**Assigned task**
Put the lines of the data between the one containing "Supposing the way" and the one containing "Answer: in front", inclusive, into a JSON list of strings with one string per line, skipping blank lines.

(Source material begins)

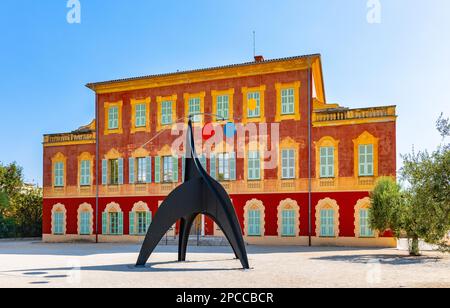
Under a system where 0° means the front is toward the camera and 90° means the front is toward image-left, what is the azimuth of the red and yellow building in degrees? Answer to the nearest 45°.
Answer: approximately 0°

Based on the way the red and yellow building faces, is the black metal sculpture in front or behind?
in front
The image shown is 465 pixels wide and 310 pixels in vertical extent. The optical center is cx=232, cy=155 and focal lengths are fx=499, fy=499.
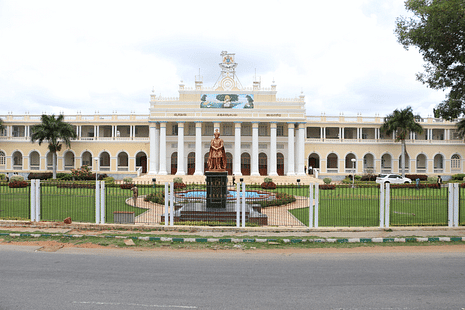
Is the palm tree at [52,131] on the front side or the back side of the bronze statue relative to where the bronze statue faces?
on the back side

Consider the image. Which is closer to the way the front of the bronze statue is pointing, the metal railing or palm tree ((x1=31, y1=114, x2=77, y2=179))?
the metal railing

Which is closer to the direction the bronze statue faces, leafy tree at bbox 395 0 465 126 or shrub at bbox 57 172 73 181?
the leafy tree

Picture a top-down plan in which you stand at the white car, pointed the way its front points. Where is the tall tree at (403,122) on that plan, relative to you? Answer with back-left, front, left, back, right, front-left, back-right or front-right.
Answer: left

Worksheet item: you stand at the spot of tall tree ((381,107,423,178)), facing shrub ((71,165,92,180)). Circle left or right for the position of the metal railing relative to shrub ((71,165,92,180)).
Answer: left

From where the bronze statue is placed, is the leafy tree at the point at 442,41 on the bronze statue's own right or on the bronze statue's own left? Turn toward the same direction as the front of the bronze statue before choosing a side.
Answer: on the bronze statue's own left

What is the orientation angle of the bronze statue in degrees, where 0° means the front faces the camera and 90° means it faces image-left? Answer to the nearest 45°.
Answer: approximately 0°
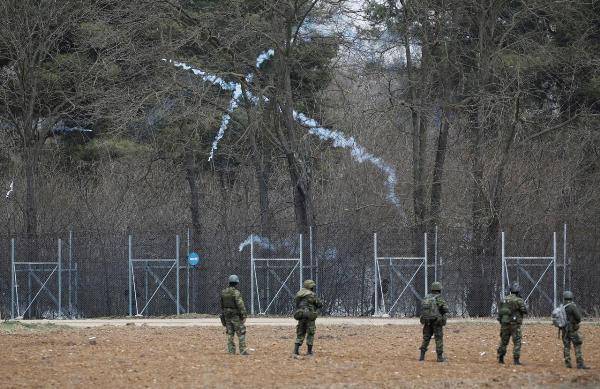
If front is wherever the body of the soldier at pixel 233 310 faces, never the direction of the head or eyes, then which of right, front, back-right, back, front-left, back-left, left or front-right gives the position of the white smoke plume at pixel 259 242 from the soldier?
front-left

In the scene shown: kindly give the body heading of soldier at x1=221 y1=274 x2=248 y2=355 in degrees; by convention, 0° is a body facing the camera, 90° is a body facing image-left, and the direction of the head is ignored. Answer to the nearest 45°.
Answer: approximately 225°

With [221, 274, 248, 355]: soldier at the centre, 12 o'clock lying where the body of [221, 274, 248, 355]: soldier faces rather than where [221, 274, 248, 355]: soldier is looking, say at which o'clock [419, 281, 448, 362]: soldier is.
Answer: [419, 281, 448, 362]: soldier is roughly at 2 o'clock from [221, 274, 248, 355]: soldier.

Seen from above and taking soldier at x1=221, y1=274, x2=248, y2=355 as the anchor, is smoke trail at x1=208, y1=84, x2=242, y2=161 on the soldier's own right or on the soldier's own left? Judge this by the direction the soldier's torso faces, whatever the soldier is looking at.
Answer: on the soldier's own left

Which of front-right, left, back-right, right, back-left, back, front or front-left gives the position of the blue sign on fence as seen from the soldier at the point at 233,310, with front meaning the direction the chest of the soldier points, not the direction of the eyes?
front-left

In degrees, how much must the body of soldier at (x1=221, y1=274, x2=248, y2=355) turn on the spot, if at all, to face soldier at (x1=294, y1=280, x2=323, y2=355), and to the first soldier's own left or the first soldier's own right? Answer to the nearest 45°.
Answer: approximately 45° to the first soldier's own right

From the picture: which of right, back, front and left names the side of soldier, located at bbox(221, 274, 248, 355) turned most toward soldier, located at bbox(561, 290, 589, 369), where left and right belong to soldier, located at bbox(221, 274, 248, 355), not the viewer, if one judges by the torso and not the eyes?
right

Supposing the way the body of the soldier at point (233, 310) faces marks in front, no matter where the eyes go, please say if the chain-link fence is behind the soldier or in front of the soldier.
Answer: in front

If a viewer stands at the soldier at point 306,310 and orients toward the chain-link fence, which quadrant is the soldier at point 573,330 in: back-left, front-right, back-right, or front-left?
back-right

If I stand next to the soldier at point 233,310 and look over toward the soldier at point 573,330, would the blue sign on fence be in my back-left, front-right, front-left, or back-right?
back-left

(Source material ends)
(Source material begins)

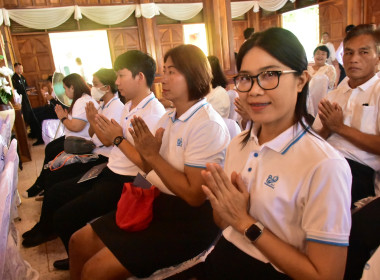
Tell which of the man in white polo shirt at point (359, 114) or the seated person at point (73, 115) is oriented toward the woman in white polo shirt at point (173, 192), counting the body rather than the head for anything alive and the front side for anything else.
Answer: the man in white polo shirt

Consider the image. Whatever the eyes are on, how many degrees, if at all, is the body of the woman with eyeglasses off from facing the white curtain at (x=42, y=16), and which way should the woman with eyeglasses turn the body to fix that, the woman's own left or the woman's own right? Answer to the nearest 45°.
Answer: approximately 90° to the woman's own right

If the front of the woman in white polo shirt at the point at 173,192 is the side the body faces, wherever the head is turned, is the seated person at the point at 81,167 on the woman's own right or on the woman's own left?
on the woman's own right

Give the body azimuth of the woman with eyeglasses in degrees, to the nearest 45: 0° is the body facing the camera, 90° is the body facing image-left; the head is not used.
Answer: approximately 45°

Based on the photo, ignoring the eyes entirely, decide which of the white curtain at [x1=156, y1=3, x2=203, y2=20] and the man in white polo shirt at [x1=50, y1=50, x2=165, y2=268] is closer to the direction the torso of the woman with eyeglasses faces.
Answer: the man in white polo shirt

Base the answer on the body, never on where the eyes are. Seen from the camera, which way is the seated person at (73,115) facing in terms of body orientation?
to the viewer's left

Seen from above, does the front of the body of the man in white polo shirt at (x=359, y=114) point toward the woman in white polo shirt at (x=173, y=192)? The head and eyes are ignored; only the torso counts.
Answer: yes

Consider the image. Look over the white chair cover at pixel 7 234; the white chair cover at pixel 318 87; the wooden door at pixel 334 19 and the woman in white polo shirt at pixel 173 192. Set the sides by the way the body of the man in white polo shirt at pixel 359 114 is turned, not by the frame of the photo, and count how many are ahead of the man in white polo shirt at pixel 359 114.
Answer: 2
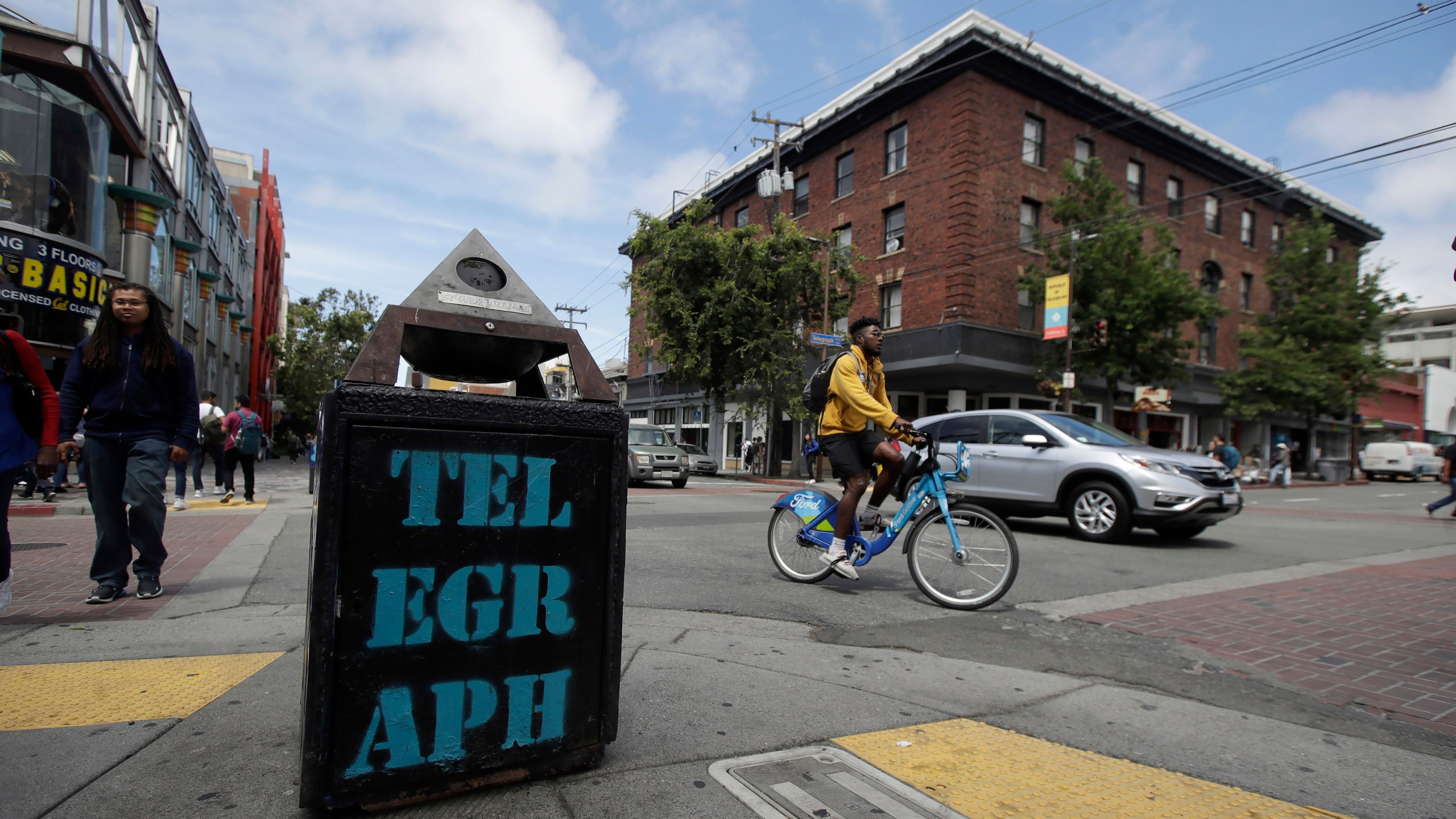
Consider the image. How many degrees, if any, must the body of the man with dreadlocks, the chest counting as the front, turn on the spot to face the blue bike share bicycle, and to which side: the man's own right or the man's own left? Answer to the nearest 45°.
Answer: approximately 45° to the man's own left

(Source material ends)

**Result of this task**
[
  "Supposing the way the body of the soldier at point (233, 310) faces marks in front, no matter where the eyes go, please say if the chain-link fence is behind the soldier or in front of the soldier.",
  "Answer: in front"
]